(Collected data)
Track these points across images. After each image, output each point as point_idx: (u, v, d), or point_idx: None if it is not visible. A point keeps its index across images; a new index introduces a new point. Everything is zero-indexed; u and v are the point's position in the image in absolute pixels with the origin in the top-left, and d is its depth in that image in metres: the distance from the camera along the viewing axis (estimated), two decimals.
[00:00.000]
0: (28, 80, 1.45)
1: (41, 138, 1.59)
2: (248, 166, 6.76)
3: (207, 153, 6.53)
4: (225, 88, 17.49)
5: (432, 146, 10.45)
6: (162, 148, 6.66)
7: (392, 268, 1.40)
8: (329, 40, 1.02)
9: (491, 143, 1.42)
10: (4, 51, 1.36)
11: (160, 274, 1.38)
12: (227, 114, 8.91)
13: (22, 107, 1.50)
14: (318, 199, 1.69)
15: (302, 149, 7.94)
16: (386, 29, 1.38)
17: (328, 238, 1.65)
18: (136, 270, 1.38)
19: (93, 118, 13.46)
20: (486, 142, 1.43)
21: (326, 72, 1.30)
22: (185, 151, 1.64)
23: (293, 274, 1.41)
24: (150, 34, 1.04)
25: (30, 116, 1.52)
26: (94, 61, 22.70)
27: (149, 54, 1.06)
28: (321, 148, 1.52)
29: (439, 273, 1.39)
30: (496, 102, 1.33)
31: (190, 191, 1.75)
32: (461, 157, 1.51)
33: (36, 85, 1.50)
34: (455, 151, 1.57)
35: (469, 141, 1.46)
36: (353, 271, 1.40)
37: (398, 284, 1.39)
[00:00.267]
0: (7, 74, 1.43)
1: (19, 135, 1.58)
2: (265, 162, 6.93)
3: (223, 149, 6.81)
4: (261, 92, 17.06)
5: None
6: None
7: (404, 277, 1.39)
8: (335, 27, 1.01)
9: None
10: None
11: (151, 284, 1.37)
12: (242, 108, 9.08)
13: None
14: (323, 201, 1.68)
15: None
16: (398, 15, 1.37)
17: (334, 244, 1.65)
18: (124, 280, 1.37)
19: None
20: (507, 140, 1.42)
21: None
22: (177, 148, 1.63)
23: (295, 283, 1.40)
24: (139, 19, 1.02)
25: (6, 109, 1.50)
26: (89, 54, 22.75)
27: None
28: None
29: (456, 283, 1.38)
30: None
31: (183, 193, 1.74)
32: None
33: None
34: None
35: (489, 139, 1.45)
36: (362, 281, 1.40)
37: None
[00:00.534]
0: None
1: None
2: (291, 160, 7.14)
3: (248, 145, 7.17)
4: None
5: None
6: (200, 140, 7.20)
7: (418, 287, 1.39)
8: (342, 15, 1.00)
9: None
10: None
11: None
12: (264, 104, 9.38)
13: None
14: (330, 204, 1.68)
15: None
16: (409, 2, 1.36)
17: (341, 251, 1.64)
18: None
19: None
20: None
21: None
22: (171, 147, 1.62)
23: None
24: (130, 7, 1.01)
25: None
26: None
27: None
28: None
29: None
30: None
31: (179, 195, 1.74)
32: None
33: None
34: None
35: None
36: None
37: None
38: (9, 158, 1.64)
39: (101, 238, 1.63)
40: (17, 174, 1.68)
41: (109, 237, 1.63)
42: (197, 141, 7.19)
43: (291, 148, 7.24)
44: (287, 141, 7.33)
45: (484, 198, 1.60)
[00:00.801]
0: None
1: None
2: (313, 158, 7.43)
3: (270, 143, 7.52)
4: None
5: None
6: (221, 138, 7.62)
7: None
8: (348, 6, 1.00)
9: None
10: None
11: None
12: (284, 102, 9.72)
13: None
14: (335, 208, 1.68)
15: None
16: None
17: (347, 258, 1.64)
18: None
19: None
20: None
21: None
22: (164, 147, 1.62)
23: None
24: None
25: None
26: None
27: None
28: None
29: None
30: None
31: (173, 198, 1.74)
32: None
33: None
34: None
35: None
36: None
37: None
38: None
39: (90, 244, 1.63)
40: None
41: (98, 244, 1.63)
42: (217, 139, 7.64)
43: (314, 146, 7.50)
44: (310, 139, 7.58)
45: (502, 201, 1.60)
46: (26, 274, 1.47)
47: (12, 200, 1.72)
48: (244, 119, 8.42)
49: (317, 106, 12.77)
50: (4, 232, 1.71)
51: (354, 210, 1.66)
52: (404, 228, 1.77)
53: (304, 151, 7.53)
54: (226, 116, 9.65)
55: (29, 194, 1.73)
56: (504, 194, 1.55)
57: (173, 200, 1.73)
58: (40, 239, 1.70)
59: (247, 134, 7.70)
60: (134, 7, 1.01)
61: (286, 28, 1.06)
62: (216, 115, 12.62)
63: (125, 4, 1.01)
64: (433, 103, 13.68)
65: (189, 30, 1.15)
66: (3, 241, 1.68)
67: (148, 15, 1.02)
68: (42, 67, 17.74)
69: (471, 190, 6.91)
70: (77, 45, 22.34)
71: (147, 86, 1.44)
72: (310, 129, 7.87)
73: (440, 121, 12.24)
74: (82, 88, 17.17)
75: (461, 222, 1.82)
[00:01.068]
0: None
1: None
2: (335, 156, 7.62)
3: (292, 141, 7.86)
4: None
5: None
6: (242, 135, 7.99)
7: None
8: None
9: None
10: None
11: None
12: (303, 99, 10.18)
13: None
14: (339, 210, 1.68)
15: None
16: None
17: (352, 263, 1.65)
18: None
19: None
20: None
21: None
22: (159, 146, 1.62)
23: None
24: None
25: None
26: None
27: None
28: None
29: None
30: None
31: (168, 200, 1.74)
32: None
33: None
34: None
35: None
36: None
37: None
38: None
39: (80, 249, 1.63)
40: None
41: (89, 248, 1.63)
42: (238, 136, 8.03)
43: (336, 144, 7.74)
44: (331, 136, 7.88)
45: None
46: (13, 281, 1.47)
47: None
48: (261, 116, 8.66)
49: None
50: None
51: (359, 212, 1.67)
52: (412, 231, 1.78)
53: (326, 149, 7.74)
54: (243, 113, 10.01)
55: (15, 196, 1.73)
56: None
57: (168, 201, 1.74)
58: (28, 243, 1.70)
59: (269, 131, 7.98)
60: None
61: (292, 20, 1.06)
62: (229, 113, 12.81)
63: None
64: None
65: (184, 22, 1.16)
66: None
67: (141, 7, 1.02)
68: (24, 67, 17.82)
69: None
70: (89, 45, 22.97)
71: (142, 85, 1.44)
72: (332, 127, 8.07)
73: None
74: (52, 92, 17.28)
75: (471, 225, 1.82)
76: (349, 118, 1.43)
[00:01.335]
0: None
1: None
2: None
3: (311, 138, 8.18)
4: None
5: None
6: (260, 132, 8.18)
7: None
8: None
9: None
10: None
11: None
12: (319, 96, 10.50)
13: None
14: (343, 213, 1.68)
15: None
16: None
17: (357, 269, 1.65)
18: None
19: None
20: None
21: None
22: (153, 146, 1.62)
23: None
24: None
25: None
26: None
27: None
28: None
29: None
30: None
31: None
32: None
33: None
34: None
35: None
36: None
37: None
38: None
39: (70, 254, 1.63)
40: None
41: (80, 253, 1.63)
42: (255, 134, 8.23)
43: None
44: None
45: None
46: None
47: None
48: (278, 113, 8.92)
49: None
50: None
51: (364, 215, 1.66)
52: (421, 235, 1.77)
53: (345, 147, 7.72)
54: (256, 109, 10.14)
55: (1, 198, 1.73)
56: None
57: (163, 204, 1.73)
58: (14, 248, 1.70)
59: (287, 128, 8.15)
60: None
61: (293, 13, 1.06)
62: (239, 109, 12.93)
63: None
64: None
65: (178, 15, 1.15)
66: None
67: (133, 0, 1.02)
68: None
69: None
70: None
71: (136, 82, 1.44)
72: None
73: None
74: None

- Problem requirements:
All of the entries, from the first line to the last, should be duplicated exactly.

- Reply to the exercise:
Track these points across images. After each image, output each point as point_idx: (u, v, d), or point_idx: None if it is not visible. A point keeps its index across images; a new index introduces a new point. Everything is zero-indexed; u and v are the point's position in the image in absolute pixels with the origin in the top-left, and d is its depth in that image in metres: the distance from the camera along the viewing axis (estimated), two decimals.
[00:00.000]
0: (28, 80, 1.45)
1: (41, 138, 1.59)
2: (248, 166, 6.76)
3: (207, 153, 6.53)
4: (225, 88, 17.49)
5: (432, 146, 10.45)
6: (162, 148, 6.66)
7: (392, 268, 1.40)
8: (329, 40, 1.02)
9: (491, 143, 1.42)
10: (4, 51, 1.36)
11: (160, 274, 1.38)
12: (227, 114, 8.91)
13: (22, 107, 1.50)
14: (318, 199, 1.69)
15: (302, 149, 7.94)
16: (386, 29, 1.38)
17: (328, 238, 1.65)
18: (136, 270, 1.38)
19: (93, 118, 13.46)
20: (486, 142, 1.43)
21: (326, 72, 1.30)
22: (185, 151, 1.64)
23: (293, 274, 1.41)
24: (150, 34, 1.04)
25: (30, 116, 1.52)
26: (94, 61, 22.70)
27: (149, 54, 1.06)
28: (321, 148, 1.52)
29: (439, 273, 1.39)
30: (496, 102, 1.33)
31: (190, 191, 1.75)
32: (461, 157, 1.51)
33: (36, 85, 1.50)
34: (455, 151, 1.57)
35: (469, 141, 1.46)
36: (353, 271, 1.40)
37: (398, 284, 1.39)
[00:00.267]
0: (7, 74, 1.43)
1: (19, 135, 1.58)
2: (265, 162, 6.93)
3: (223, 149, 6.81)
4: (261, 92, 17.06)
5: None
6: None
7: (404, 277, 1.39)
8: (335, 27, 1.01)
9: None
10: None
11: (151, 284, 1.37)
12: (242, 108, 9.08)
13: None
14: (323, 201, 1.68)
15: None
16: (398, 15, 1.37)
17: (334, 244, 1.65)
18: (124, 280, 1.37)
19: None
20: (507, 140, 1.42)
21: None
22: (177, 148, 1.63)
23: (295, 283, 1.40)
24: (139, 19, 1.02)
25: (6, 109, 1.50)
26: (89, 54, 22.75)
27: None
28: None
29: (456, 283, 1.38)
30: None
31: (183, 193, 1.74)
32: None
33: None
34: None
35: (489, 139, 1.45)
36: (362, 281, 1.40)
37: None
[00:00.534]
0: None
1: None
2: (291, 160, 7.14)
3: (248, 145, 7.17)
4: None
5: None
6: (200, 140, 7.20)
7: (418, 287, 1.39)
8: (342, 15, 1.00)
9: None
10: None
11: None
12: (264, 104, 9.38)
13: None
14: (330, 204, 1.68)
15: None
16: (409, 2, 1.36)
17: (341, 251, 1.64)
18: None
19: None
20: None
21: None
22: (171, 147, 1.62)
23: None
24: (130, 7, 1.01)
25: None
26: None
27: None
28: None
29: None
30: None
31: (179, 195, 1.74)
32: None
33: None
34: None
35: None
36: None
37: None
38: (9, 158, 1.64)
39: (101, 238, 1.63)
40: (17, 174, 1.68)
41: (109, 237, 1.63)
42: (197, 141, 7.19)
43: (291, 148, 7.24)
44: (287, 141, 7.33)
45: (484, 198, 1.60)
[00:00.801]
0: None
1: None
2: (313, 158, 7.43)
3: (270, 143, 7.52)
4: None
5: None
6: (221, 138, 7.62)
7: None
8: (348, 6, 1.00)
9: None
10: None
11: None
12: (284, 102, 9.72)
13: None
14: (335, 208, 1.68)
15: None
16: None
17: (347, 258, 1.64)
18: None
19: None
20: None
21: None
22: (164, 147, 1.62)
23: None
24: None
25: None
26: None
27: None
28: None
29: None
30: None
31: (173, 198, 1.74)
32: None
33: None
34: None
35: None
36: None
37: None
38: None
39: (90, 244, 1.63)
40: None
41: (98, 244, 1.63)
42: (217, 139, 7.64)
43: (314, 146, 7.50)
44: (310, 139, 7.58)
45: (502, 201, 1.60)
46: (26, 274, 1.47)
47: (12, 200, 1.72)
48: (244, 119, 8.42)
49: (317, 106, 12.77)
50: (4, 232, 1.71)
51: (354, 210, 1.66)
52: (404, 228, 1.77)
53: (304, 151, 7.53)
54: (226, 116, 9.65)
55: (29, 194, 1.73)
56: (504, 194, 1.55)
57: (173, 200, 1.73)
58: (40, 239, 1.70)
59: (247, 134, 7.70)
60: (134, 7, 1.01)
61: (286, 28, 1.06)
62: (216, 115, 12.62)
63: (125, 4, 1.01)
64: (433, 103, 13.68)
65: (189, 30, 1.15)
66: (3, 241, 1.68)
67: (148, 15, 1.02)
68: (42, 67, 17.74)
69: (471, 190, 6.91)
70: (77, 45, 22.34)
71: (147, 86, 1.44)
72: (310, 129, 7.87)
73: (440, 121, 12.24)
74: (82, 88, 17.17)
75: (461, 222, 1.82)
[00:01.068]
0: None
1: None
2: (335, 156, 7.62)
3: (292, 141, 7.86)
4: None
5: None
6: (242, 135, 7.99)
7: None
8: None
9: None
10: None
11: None
12: (303, 99, 10.18)
13: None
14: (339, 210, 1.68)
15: None
16: None
17: (352, 263, 1.65)
18: None
19: None
20: None
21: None
22: (159, 146, 1.62)
23: None
24: None
25: None
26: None
27: None
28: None
29: None
30: None
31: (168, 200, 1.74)
32: None
33: None
34: None
35: None
36: None
37: None
38: None
39: (80, 249, 1.63)
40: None
41: (89, 248, 1.63)
42: (238, 136, 8.03)
43: (336, 144, 7.74)
44: (331, 136, 7.88)
45: None
46: (13, 281, 1.47)
47: None
48: (261, 116, 8.66)
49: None
50: None
51: (359, 212, 1.67)
52: (412, 231, 1.78)
53: (326, 149, 7.74)
54: (243, 113, 10.01)
55: (15, 196, 1.73)
56: None
57: (168, 201, 1.74)
58: (28, 243, 1.70)
59: (269, 131, 7.98)
60: None
61: (292, 20, 1.06)
62: (229, 113, 12.81)
63: None
64: None
65: (184, 22, 1.16)
66: None
67: (141, 7, 1.02)
68: (24, 67, 17.82)
69: None
70: (89, 45, 22.97)
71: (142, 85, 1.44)
72: (332, 127, 8.07)
73: None
74: (52, 92, 17.28)
75: (471, 225, 1.82)
76: (349, 118, 1.43)
[00:01.335]
0: None
1: None
2: None
3: (311, 138, 8.18)
4: None
5: None
6: (260, 132, 8.18)
7: None
8: None
9: None
10: None
11: None
12: (319, 96, 10.50)
13: None
14: (343, 213, 1.68)
15: None
16: None
17: (357, 269, 1.65)
18: None
19: None
20: None
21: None
22: (153, 146, 1.62)
23: None
24: None
25: None
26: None
27: None
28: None
29: None
30: None
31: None
32: None
33: None
34: None
35: None
36: None
37: None
38: None
39: (70, 254, 1.63)
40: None
41: (80, 253, 1.63)
42: (255, 134, 8.23)
43: None
44: None
45: None
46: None
47: None
48: (278, 113, 8.92)
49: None
50: None
51: (364, 215, 1.66)
52: (421, 235, 1.77)
53: (345, 147, 7.72)
54: (256, 109, 10.14)
55: (1, 198, 1.73)
56: None
57: (163, 204, 1.73)
58: (14, 248, 1.70)
59: (287, 128, 8.15)
60: None
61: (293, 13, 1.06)
62: (239, 109, 12.93)
63: None
64: None
65: (178, 15, 1.15)
66: None
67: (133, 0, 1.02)
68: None
69: None
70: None
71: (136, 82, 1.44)
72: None
73: None
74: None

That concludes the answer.